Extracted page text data
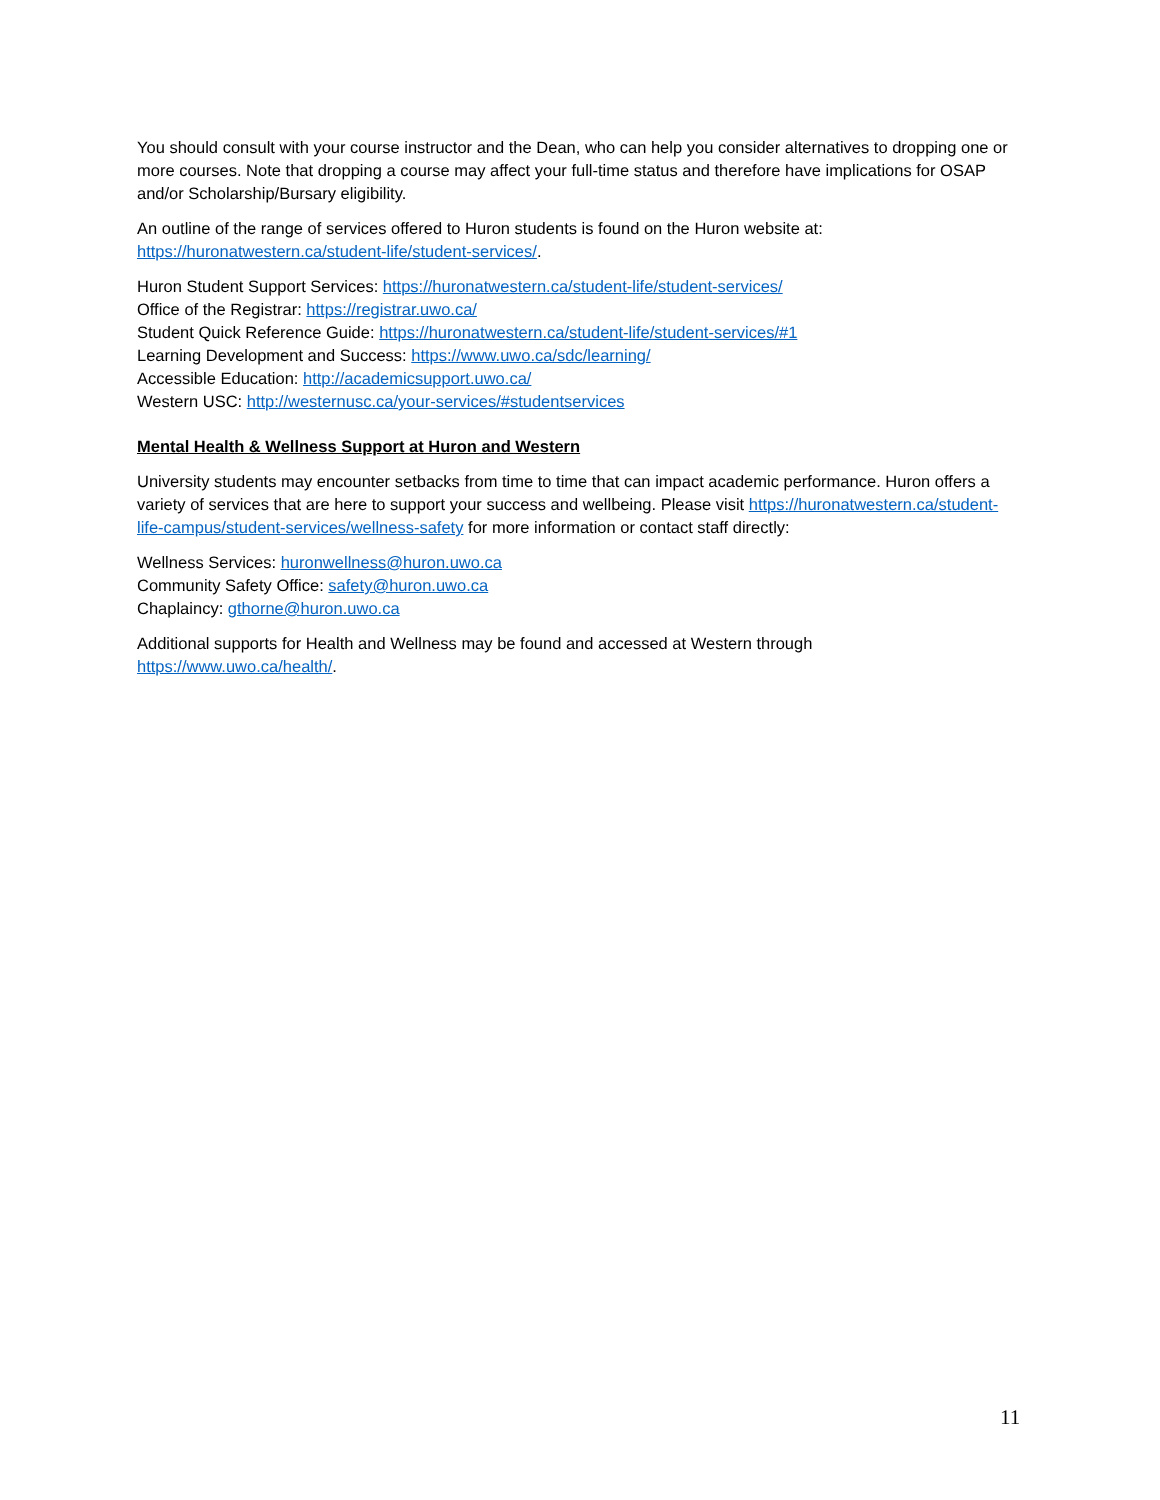You should consult with your course instructor and the Dean, who can help you consider alternatives to dropping one or more courses. Note that dropping a course may affect your full-time status and therefore have implications for OSAP and/or Scholarship/Bursary eligibility.
An outline of the range of services offered to Huron students is found on the Huron website at:
https://huronatwestern.ca/student-life/student-services/.
Huron Student Support Services: https://huronatwestern.ca/student-life/student-services/
Office of the Registrar: https://registrar.uwo.ca/
Student Quick Reference Guide: https://huronatwestern.ca/student-life/student-services/#1
Learning Development and Success: https://www.uwo.ca/sdc/learning/
Accessible Education: http://academicsupport.uwo.ca/
Western USC: http://westernusc.ca/your-services/#studentservices
Mental Health & Wellness Support at Huron and Western
University students may encounter setbacks from time to time that can impact academic performance. Huron offers a variety of services that are here to support your success and wellbeing. Please visit https://huronatwestern.ca/student-life-campus/student-services/wellness-safety for more information or contact staff directly:
Wellness Services: huronwellness@huron.uwo.ca
Community Safety Office: safety@huron.uwo.ca
Chaplaincy: gthorne@huron.uwo.ca
Additional supports for Health and Wellness may be found and accessed at Western through
https://www.uwo.ca/health/.
11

◆ Task ◆
For the records above, give every line again exactly and skip the pictures.

◆ Solution to the exercise ◆
You should consult with your course instructor and the Dean, who can help you consider alternatives to dropping one or more courses. Note that dropping a course may affect your full-time status and therefore have implications for OSAP and/or Scholarship/Bursary eligibility.
An outline of the range of services offered to Huron students is found on the Huron website at:
https://huronatwestern.ca/student-life/student-services/.
Huron Student Support Services: https://huronatwestern.ca/student-life/student-services/
Office of the Registrar: https://registrar.uwo.ca/
Student Quick Reference Guide: https://huronatwestern.ca/student-life/student-services/#1
Learning Development and Success: https://www.uwo.ca/sdc/learning/
Accessible Education: http://academicsupport.uwo.ca/
Western USC: http://westernusc.ca/your-services/#studentservices
Mental Health & Wellness Support at Huron and Western
University students may encounter setbacks from time to time that can impact academic performance. Huron offers a variety of services that are here to support your success and wellbeing. Please visit https://huronatwestern.ca/student-life-campus/student-services/wellness-safety for more information or contact staff directly:
Wellness Services: huronwellness@huron.uwo.ca
Community Safety Office: safety@huron.uwo.ca
Chaplaincy: gthorne@huron.uwo.ca
Additional supports for Health and Wellness may be found and accessed at Western through
https://www.uwo.ca/health/.
11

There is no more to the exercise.